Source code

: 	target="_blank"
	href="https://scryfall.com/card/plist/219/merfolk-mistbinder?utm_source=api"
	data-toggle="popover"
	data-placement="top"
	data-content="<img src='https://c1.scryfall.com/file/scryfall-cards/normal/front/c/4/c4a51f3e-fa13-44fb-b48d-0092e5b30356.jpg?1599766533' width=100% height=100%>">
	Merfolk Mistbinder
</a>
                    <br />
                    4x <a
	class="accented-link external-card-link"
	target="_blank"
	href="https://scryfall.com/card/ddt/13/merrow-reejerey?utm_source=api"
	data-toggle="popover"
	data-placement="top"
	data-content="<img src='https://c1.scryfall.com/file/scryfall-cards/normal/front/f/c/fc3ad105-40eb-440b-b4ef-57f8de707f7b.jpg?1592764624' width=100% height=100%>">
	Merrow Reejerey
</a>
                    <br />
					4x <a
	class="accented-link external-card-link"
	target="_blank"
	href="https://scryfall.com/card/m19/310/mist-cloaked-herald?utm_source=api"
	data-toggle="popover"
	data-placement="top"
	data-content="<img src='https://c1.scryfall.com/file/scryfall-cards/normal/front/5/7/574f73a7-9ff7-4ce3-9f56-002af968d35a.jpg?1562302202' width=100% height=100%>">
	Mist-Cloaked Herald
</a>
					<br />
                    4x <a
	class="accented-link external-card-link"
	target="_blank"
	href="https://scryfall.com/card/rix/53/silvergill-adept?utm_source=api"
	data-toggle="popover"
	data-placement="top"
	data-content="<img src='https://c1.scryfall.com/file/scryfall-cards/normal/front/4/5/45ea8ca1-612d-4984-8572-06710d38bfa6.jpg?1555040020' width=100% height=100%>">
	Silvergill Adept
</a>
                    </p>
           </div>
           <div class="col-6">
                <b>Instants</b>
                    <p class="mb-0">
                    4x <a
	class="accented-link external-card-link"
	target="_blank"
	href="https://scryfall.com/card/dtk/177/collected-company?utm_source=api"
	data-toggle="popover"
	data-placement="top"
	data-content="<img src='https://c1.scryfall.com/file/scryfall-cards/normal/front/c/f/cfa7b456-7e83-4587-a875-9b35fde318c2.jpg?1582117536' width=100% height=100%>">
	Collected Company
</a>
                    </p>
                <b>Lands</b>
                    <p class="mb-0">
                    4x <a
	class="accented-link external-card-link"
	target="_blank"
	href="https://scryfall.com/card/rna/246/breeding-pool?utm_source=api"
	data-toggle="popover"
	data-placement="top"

***

▶ WORK ORDER: Please write out, exactly as they appear, the line that contains "Mist-Cloaked Herald" and every line after it up to the end of the entries above, and no others.

▶ ANSWER TO THIS TASK:
	Mist-Cloaked Herald
</a>
					<br />
                    4x <a
	class="accented-link external-card-link"
	target="_blank"
	href="https://scryfall.com/card/rix/53/silvergill-adept?utm_source=api"
	data-toggle="popover"
	data-placement="top"
	data-content="<img src='https://c1.scryfall.com/file/scryfall-cards/normal/front/4/5/45ea8ca1-612d-4984-8572-06710d38bfa6.jpg?1555040020' width=100% height=100%>">
	Silvergill Adept
</a>
                    </p>
           </div>
           <div class="col-6">
                <b>Instants</b>
                    <p class="mb-0">
                    4x <a
	class="accented-link external-card-link"
	target="_blank"
	href="https://scryfall.com/card/dtk/177/collected-company?utm_source=api"
	data-toggle="popover"
	data-placement="top"
	data-content="<img src='https://c1.scryfall.com/file/scryfall-cards/normal/front/c/f/cfa7b456-7e83-4587-a875-9b35fde318c2.jpg?1582117536' width=100% height=100%>">
	Collected Company
</a>
                    </p>
                <b>Lands</b>
                    <p class="mb-0">
                    4x <a
	class="accented-link external-card-link"
	target="_blank"
	href="https://scryfall.com/card/rna/246/breeding-pool?utm_source=api"
	data-toggle="popover"
	data-placement="top"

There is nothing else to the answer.